İklim Acil Durumu Diye Bir Şey Yok
İklim
bilimi daha az politik, iklim politikaları da daha bilimsel olmalı. Bilim
insanları, küresel ısınma ile ilgili tahminlerindeki belirsizlikleri ve
abartılı yönleri açık yüreklilikle ele almak zorundadırlar. Öte yandan,
siyasetçilerse, aldıkları politik tedbirlerden elde etmeyi düşündükleri
faydaları ve gerçek maliyetleri serinkanlılıkla hesap etmelidirler.
Isınmanın
sebebi doğal ve insan kaynaklı faktörlerdir.
Eldeki
jeolojik arşivin de ortaya koyduğu biçimiyle, dünyada iklim, gezegen varolduğundan
beri doğal olan soğuk ve sıcak aşamalarından geçmiş, uzun zaman boyunca
farklılık arz etmiştir. Kısa süren Buz Çağı, 1850 yılında sona ermiştir. Bu sebeple,
bugün bir ısınma dönemini tecrübe ediyoruz ve bu, kesinlikle şaşırtıcı bir
durum değildir.
Isınma
tahmin edilenden daha yavaş ilerliyor.
Dünya,
Hükümetlerarası İklim Değişikliği Paneli’nin kendi modellediği insan kaynaklı
müdahale temelinde öngördüğünden daha az ısındı. Gerçek dünya ile modellenen
dünya arasındaki büyük fark, bize iklim değişikliğini anlamaktan henüz çok uzak
olduğumuzu ortaya koyuyor.
İklim
politikası yetersiz modelleri temel alıyor.
İklim
modellerinin birçok eksiği var ve bunlar, politika araçları olarak kabul
edilmekten çok uzaklar. İklim modelleri, sera gazlarının etkisini abartmakla
kalmıyorlar, ayrıca atmosferin karbondioksitle zenginleştirilmesinin faydalı
olacağı gerçeğini de göz ardı ediyorlar.
Karbondioksit,
bitkilerin gıdasıdır, yeryüzündeki tüm hayatın temelidir.
Karbondioksit,
asla kirletici değildir. Karbondioksit, yeryüzündeki tüm hayat için zaruridir. Daha
fazla karbondioksit, doğa için faydalıdır, gezegenin yeşillenmesini sağlar. Havaya
daha fazla karbondioksit katmak, dünyadaki bitki biyokütlesinin artmasını sağlar.
Karbondioksit eklenmesi, ayrıca tarım için de kârlı bir adımdır, dünya
genelinde mahsul miktarı bu şekilde artar.
Küresel
ısınma, doğal felâketleri artırmadı.
Küresel
ısınmanın kasırga, sel ve kuraklık gibi doğal felâketlerin yoğunlaşmasına neden
olduğu veya bu olayların daha da sıklaşmasını sağladığı konusunda elde herhangi
bir istatistikî kanıt bulunmamaktadır.
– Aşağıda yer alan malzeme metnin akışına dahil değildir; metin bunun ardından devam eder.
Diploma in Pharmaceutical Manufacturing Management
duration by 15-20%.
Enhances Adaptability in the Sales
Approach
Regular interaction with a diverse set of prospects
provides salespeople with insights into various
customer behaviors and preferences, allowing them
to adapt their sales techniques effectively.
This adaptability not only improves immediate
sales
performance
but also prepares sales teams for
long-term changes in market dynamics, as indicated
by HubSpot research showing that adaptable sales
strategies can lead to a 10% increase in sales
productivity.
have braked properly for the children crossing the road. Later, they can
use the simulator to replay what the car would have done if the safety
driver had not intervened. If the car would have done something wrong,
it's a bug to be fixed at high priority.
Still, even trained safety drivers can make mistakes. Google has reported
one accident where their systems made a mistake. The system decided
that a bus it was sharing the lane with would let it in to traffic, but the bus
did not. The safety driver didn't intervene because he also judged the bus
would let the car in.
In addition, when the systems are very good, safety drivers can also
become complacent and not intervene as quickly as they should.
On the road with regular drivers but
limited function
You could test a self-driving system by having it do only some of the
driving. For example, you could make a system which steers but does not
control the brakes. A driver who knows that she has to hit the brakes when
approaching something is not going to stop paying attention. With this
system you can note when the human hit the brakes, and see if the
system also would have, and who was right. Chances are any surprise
Ama öte yandan, karbondioksit miktarını
azaltmaya yönelik tedbirlerin hem maliyetli hem de zararlı olduğu konusunda
elde çok fazla kanıt mevcuttur.
İklim
politikası, bilimsel ve ekonomik gerçeklere saygı göstermelidir.
İklim
acil durumu diye bir şey yok. Bu açıdan, panikleyip dehşete kapılmak için
ortada bir sebep bulunmuyor. Biz, 2050 yılı için önerilen, zararlı ve gerçek
dışı olan sıfır karbondioksit politikasına karşı çıkıyoruz. Etkileri ortadan
kaldırmak yerine, adaptasyon yolunu seçin. Adaptasyon, sebepler ne olursa olsun, işe yarayacak bir yöntemdir.
Biz,
Avrupalı liderlere şunu tavsiye ediyoruz: bilim, iklim sisteminin daha iyi
anlaşılması için çaba ortaya koymalı, siyasetse ispatlanmış, düşük maliyetli
teknolojileri temel alan adaptasyon stratejilerini öne almak suretiyle,
iklimsel zararı asgari düzeye çekme hedefine odaklanmalıdır.
Bir
iklim modelinin ortaya koyduğu sonuçlara inananlar, o modeli kuranların modele
yerleştirdikleri şeylere inanmaktan başka bir şey yapmış olmazlar. Hangi iklim
modelinin merkeze konulacağı konusunda bugün iklim sahasında süren tartışmanın
ana sorunu budur. İklim bilimi yozlaştırılmış, böylelikle kendisini sağlam bir
zemin üzerinden eleştiren bilimi değil, inançları temel alan bir tartışmaya indirgenmiştir.
Bu ham ve eksik iklim modellerine yönelik çocuksu inançtan kurtulmak zorundayız.